### Task to carry out:
Type out each record word for word. Pictures stay out.

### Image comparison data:
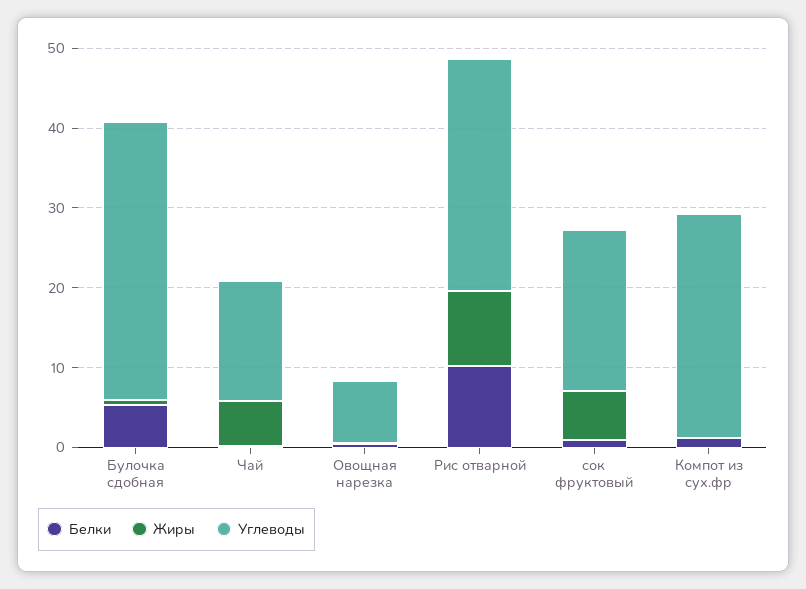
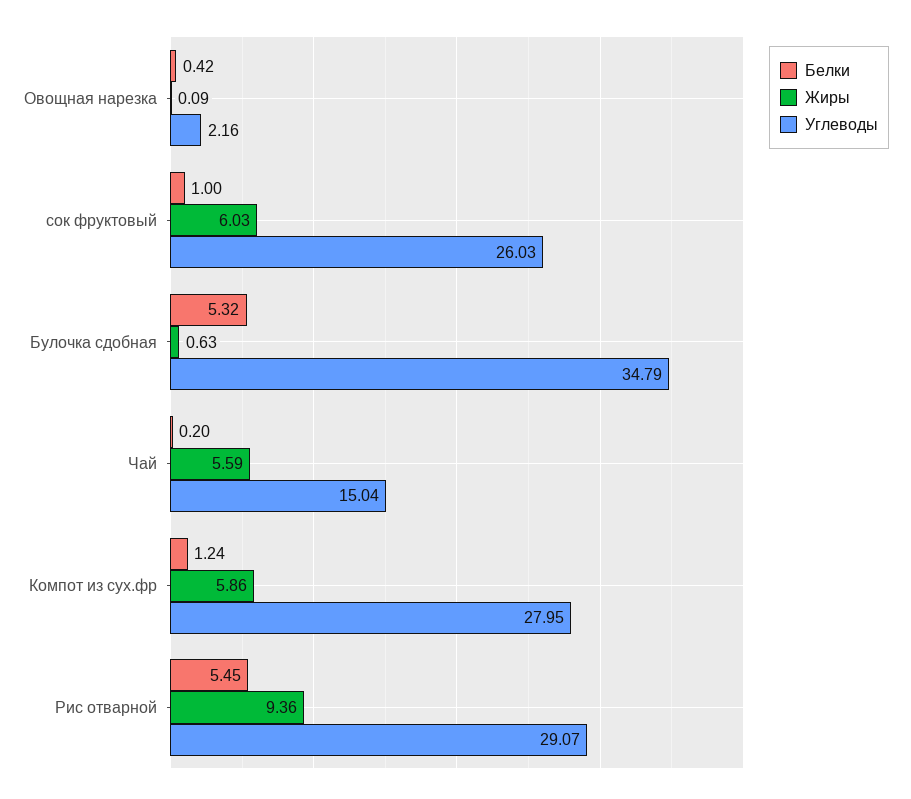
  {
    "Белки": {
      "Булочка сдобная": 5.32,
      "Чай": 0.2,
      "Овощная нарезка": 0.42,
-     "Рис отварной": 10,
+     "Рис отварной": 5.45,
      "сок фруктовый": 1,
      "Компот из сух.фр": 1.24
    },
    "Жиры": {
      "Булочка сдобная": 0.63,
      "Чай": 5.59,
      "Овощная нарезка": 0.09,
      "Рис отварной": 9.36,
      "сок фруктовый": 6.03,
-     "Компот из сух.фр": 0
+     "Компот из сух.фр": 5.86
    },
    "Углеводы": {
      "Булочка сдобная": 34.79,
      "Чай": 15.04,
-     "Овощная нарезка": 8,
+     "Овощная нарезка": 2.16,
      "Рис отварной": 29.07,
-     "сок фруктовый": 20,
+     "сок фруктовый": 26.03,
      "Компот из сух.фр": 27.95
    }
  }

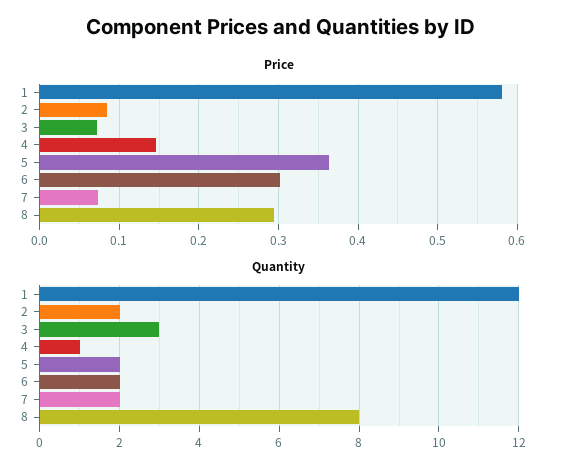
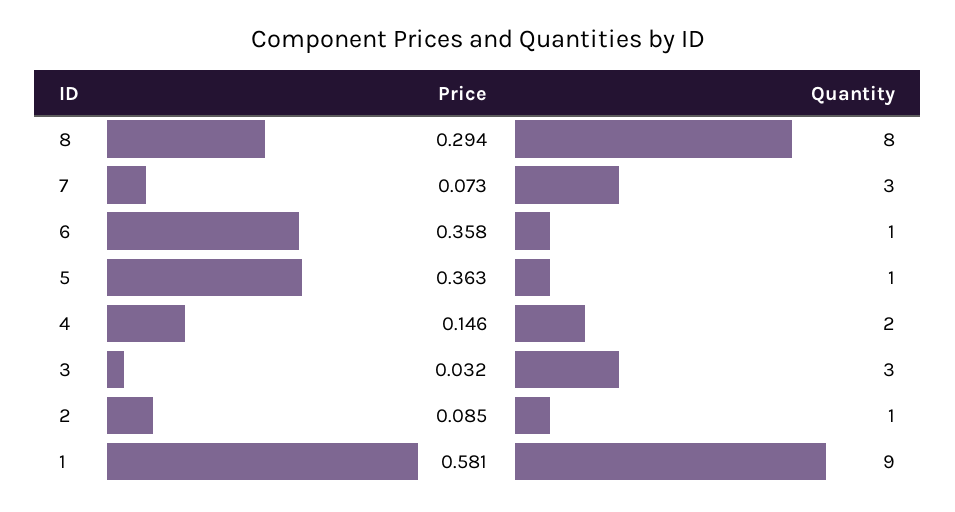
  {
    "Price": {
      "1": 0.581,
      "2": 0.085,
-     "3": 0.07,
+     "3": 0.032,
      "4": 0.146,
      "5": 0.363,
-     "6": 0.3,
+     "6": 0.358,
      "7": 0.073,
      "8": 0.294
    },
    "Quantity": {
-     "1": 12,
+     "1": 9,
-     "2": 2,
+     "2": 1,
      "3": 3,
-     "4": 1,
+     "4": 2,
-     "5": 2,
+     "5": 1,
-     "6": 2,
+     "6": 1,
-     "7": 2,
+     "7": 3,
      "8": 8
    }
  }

### Response box:
  {
    "Белки": {
      "Булочка сдобная": 5.32,
      "Чай": 0.2,
      "Овощная нарезка": 0.42,
-     "Рис отварной": 10,
+     "Рис отварной": 5.45,
      "сок фруктовый": 1,
      "Компот из сух.фр": 1.24
    },
    "Жиры": {
      "Булочка сдобная": 0.63,
      "Чай": 5.59,
      "Овощная нарезка": 0.09,
      "Рис отварной": 9.36,
      "сок фруктовый": 6.03,
-     "Компот из сух.фр": 0
+     "Компот из сух.фр": 5.86
    },
    "Углеводы": {
      "Булочка сдобная": 34.79,
      "Чай": 15.04,
-     "Овощная нарезка": 8,
+     "Овощная нарезка": 2.16,
      "Рис отварной": 29.07,
-     "сок фруктовый": 20,
+     "сок фруктовый": 26.03,
      "Компот из сух.фр": 27.95
    }
  }

  {
    "Price": {
      "1": 0.581,
      "2": 0.085,
-     "3": 0.07,
+     "3": 0.032,
      "4": 0.146,
      "5": 0.363,
-     "6": 0.3,
+     "6": 0.358,
      "7": 0.073,
      "8": 0.294
    },
    "Quantity": {
-     "1": 12,
+     "1": 9,
-     "2": 2,
+     "2": 1,
      "3": 3,
-     "4": 1,
+     "4": 2,
-     "5": 2,
+     "5": 1,
-     "6": 2,
+     "6": 1,
-     "7": 2,
+     "7": 3,
      "8": 8
    }
  }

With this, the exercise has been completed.